TEXT:
Alte Männer

Nicht nach Italien, sagt mein Vater, als er mir für zwei Wochen sein Auto überlässt und in die S-Bahn Richtung Flughafen steigt. Sein Auto trägt noch Sommerreifen und in Österreich ist ab November Winterreifenpflicht. Ausnahme Sommerreifen mit Schneeketten. Eine Alternative, die mir wenig verlockend erscheint. Zumal die Schneeketten (vorsichtshalber) aus dem Kofferraum entfernt wurden. Mein Vater kennt mich und mein Fernweh. Ich bleibe also. Und weil ich bleibe, erklärt mir heute ein weiterer alter Mann, was ich zu tun und zu lassen habe. Zum Friedhof erst ab acht und natürlich nicht mit dem Auto, meint der alte Mann, formuliert es aber gewohnt ruppig.

Mein Nachbar, Herr Meyer fragt mich, ob ich spinnen. Zum Ostfriedhof sind’s zu Fuß gerade mal 10 Minuten. Da braucht man nun wirklich kein Auto. Da hat mein Nachbar recht, allerdings will ich erstens nicht zum Ost- sondern zum Westfriedhof und zweitens braucht er mittlerweile zu Fuß wahrscheinlich eine gute halbe Stunde. Trotzdem hat er recht, der Herr Meier. Heute an Allerheiligen ist auf den Friedhöfen hochbetrieb und die Parkplätze sind überfüllt. Ich fahre trotzdem. Erstens, weil ich die Kerzen und Gestecke nicht schleppen will und zweitens, weil ich, wenn ich schon nicht nach Italien darf, wenigstens durch München fahren möchte.

ARBEITSAUFTRAG:
Gib aus dem Text die Stelle wörtlich wieder, die mit den Worten „Nicht nach Italien, sagt“ beginnt und mit „aber gewohnt ruppig.“ endet. Stütze dich ausschließlich auf den Text.

GEGEBENE DATEN:
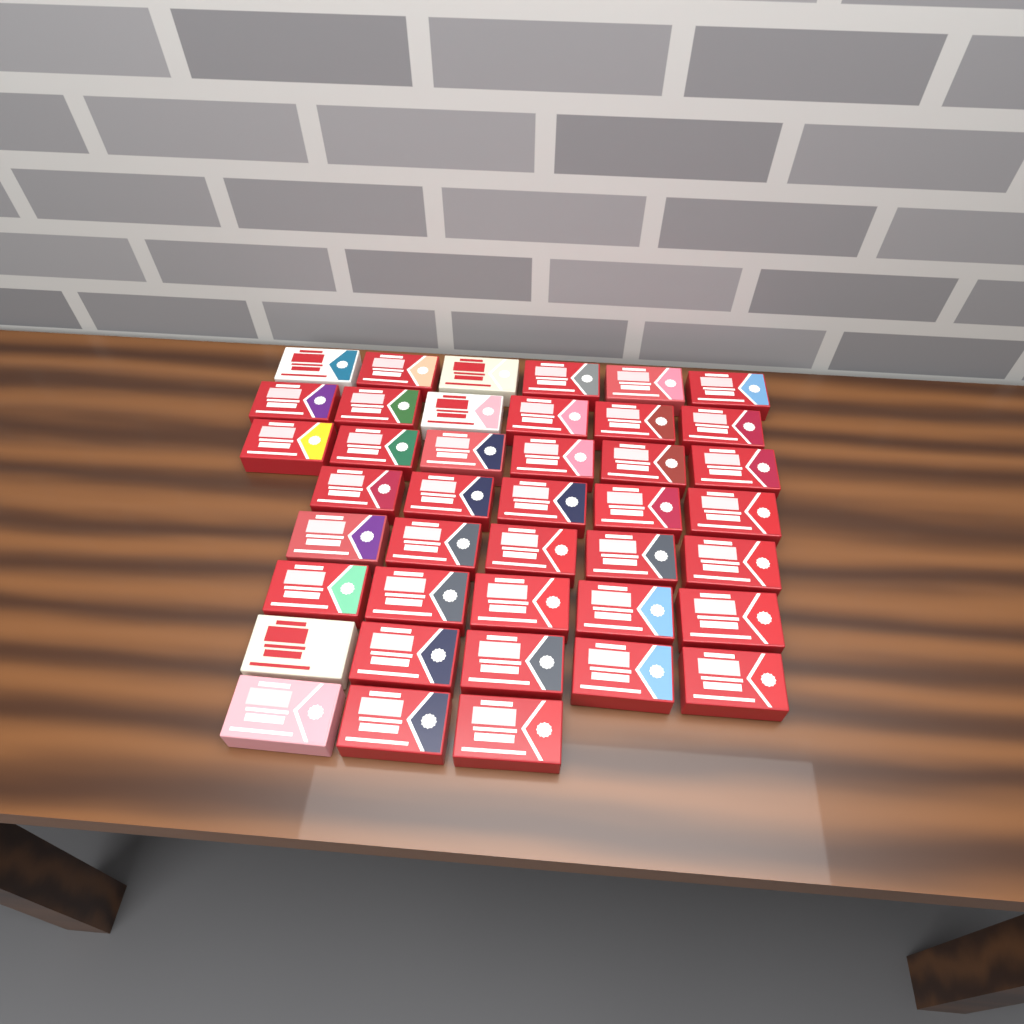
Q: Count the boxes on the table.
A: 41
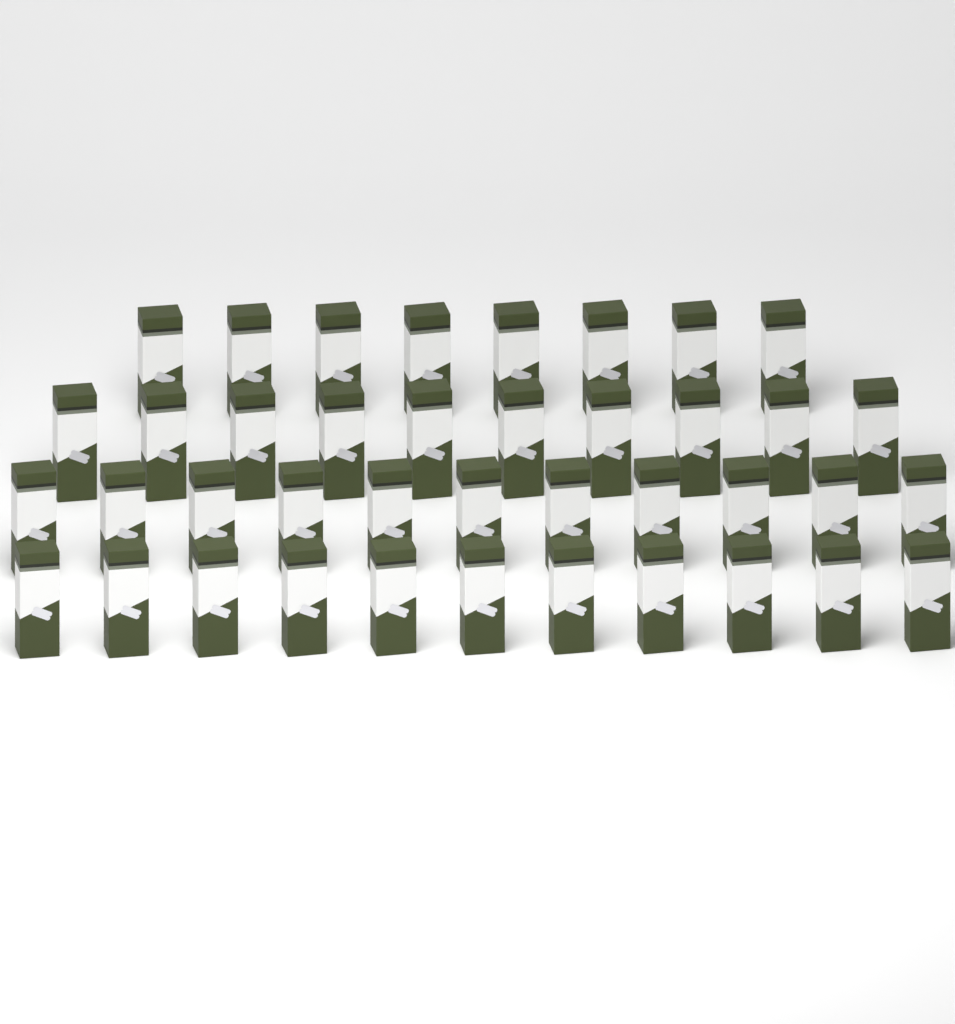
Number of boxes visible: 40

LÖSUNG:
Nicht nach Italien, sagt mein Vater, als er mir für zwei Wochen sein Auto überlässt und in die S-Bahn Richtung Flughafen steigt. Sein Auto trägt noch Sommerreifen und in Österreich ist ab November Winterreifenpflicht. Ausnahme Sommerreifen mit Schneeketten. Eine Alternative, die mir wenig verlockend erscheint. Zumal die Schneeketten (vorsichtshalber) aus dem Kofferraum entfernt wurden. Mein Vater kennt mich und mein Fernweh. Ich bleibe also. Und weil ich bleibe, erklärt mir heute ein weiterer alter Mann, was ich zu tun und zu lassen habe. Zum Friedhof erst ab acht und natürlich nicht mit dem Auto, meint der alte Mann, formuliert es aber gewohnt ruppig.